### Job
All lines in the records that carry the string "size" are to be shown.

### Extracted material
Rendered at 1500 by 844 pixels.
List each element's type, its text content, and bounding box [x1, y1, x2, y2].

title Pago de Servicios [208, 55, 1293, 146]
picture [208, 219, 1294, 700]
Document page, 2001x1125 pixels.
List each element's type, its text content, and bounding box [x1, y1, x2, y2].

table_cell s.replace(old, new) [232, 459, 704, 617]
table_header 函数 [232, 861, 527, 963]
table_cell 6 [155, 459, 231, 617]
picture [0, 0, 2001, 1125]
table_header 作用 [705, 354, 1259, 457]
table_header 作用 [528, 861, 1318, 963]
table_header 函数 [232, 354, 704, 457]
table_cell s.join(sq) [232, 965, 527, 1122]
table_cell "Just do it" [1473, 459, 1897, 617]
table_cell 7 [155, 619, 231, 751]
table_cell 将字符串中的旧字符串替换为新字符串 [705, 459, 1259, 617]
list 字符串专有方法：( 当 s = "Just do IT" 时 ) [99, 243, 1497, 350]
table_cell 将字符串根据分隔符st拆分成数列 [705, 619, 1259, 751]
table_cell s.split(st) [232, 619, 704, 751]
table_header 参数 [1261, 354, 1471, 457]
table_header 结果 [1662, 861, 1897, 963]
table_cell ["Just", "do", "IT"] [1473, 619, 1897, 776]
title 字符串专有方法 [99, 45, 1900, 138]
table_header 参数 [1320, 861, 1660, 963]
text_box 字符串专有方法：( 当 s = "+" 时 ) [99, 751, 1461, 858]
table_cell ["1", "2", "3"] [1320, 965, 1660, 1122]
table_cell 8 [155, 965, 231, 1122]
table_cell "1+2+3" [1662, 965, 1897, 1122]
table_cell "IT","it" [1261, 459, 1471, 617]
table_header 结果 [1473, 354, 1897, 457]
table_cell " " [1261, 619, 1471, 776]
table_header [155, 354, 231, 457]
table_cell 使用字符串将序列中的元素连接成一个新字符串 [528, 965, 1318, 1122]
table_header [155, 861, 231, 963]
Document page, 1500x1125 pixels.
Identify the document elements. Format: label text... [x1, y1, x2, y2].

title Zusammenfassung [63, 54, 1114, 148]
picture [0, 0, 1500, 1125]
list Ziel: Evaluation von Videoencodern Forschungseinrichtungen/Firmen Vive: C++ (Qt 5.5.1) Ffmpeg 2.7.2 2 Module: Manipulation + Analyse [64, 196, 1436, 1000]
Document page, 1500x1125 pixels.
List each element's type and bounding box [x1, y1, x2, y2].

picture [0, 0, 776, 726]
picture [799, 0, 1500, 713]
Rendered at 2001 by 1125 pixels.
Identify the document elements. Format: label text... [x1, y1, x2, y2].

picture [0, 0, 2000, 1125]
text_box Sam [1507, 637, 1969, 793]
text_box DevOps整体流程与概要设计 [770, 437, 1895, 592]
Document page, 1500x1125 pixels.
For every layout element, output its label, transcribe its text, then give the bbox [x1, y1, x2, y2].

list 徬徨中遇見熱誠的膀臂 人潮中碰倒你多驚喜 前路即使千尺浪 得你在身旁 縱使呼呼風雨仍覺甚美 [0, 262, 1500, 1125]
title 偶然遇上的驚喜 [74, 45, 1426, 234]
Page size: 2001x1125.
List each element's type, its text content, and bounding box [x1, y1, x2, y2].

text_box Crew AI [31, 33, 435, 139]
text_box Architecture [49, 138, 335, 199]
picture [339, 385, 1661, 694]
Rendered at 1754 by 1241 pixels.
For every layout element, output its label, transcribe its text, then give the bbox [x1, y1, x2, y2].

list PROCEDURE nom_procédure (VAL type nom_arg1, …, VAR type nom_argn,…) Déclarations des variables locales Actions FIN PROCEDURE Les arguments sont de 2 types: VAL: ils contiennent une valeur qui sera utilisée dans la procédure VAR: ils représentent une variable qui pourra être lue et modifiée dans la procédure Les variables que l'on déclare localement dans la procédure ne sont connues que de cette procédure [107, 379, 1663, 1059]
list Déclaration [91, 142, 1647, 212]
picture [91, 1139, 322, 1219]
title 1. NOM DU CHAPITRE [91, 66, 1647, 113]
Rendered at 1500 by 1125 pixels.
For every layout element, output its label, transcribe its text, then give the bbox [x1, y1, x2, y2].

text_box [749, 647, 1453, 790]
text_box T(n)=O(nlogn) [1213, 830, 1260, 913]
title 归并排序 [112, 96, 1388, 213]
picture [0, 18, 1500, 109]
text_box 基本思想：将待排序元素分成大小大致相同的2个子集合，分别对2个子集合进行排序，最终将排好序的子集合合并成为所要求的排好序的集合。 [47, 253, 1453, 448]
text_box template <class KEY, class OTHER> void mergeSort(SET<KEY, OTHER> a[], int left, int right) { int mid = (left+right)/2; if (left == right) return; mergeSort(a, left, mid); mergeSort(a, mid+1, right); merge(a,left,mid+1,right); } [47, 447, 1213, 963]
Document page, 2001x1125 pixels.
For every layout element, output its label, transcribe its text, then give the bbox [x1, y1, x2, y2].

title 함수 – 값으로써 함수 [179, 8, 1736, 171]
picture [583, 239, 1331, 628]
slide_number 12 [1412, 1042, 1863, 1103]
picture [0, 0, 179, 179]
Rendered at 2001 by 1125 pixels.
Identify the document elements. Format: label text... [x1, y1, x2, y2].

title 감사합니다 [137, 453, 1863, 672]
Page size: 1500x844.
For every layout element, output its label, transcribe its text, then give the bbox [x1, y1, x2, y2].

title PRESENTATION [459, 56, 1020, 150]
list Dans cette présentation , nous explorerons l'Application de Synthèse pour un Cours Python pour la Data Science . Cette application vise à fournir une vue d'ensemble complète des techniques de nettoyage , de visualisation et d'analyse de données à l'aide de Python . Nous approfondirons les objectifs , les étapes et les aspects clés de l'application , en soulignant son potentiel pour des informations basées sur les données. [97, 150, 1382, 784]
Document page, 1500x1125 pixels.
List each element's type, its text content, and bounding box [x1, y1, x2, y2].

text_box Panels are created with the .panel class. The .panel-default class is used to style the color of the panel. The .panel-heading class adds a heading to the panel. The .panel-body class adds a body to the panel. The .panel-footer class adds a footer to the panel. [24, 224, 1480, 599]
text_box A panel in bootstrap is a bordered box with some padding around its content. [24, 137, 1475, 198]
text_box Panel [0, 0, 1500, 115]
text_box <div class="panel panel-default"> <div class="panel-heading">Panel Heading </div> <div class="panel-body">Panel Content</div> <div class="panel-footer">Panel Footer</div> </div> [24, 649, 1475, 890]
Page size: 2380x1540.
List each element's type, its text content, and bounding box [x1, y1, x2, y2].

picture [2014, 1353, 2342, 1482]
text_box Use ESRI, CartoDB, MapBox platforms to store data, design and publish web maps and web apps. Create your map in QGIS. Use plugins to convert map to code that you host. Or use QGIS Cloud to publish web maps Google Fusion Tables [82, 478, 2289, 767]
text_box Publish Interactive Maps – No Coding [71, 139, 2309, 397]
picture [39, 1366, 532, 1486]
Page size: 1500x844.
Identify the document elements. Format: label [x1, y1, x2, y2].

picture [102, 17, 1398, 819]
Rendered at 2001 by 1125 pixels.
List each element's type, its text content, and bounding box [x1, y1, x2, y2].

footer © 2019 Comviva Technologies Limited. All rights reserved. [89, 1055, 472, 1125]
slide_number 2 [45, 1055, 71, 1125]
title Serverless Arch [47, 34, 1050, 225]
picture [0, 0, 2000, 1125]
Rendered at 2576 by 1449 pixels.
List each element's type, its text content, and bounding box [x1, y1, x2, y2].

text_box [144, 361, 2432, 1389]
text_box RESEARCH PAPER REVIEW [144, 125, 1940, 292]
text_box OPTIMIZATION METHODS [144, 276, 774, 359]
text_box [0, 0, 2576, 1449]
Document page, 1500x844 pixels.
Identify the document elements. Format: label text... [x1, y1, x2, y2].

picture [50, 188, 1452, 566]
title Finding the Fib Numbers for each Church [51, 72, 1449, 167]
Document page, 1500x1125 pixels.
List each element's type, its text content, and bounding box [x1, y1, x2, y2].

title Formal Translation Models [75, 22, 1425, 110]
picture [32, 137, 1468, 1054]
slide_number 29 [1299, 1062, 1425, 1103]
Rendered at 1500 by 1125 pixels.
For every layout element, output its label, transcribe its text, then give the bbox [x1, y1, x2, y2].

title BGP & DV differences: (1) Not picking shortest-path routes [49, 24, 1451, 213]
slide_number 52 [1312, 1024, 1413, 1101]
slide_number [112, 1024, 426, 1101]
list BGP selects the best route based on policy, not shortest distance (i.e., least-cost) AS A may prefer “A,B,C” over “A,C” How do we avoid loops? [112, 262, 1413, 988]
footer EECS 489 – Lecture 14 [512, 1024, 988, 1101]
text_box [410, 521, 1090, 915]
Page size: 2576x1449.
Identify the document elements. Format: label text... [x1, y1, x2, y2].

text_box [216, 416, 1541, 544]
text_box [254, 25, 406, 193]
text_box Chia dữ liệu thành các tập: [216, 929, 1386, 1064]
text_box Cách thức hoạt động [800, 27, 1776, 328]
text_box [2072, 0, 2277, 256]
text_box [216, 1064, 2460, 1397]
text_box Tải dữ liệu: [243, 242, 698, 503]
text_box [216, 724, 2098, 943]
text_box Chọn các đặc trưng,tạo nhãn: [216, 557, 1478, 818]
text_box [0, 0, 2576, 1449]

### Answer to the exercise
Page size: 2001x1125.
Page size: 1500x844.
Page size: 2380x1540.
Page size: 1500x844.
Page size: 2576x1449.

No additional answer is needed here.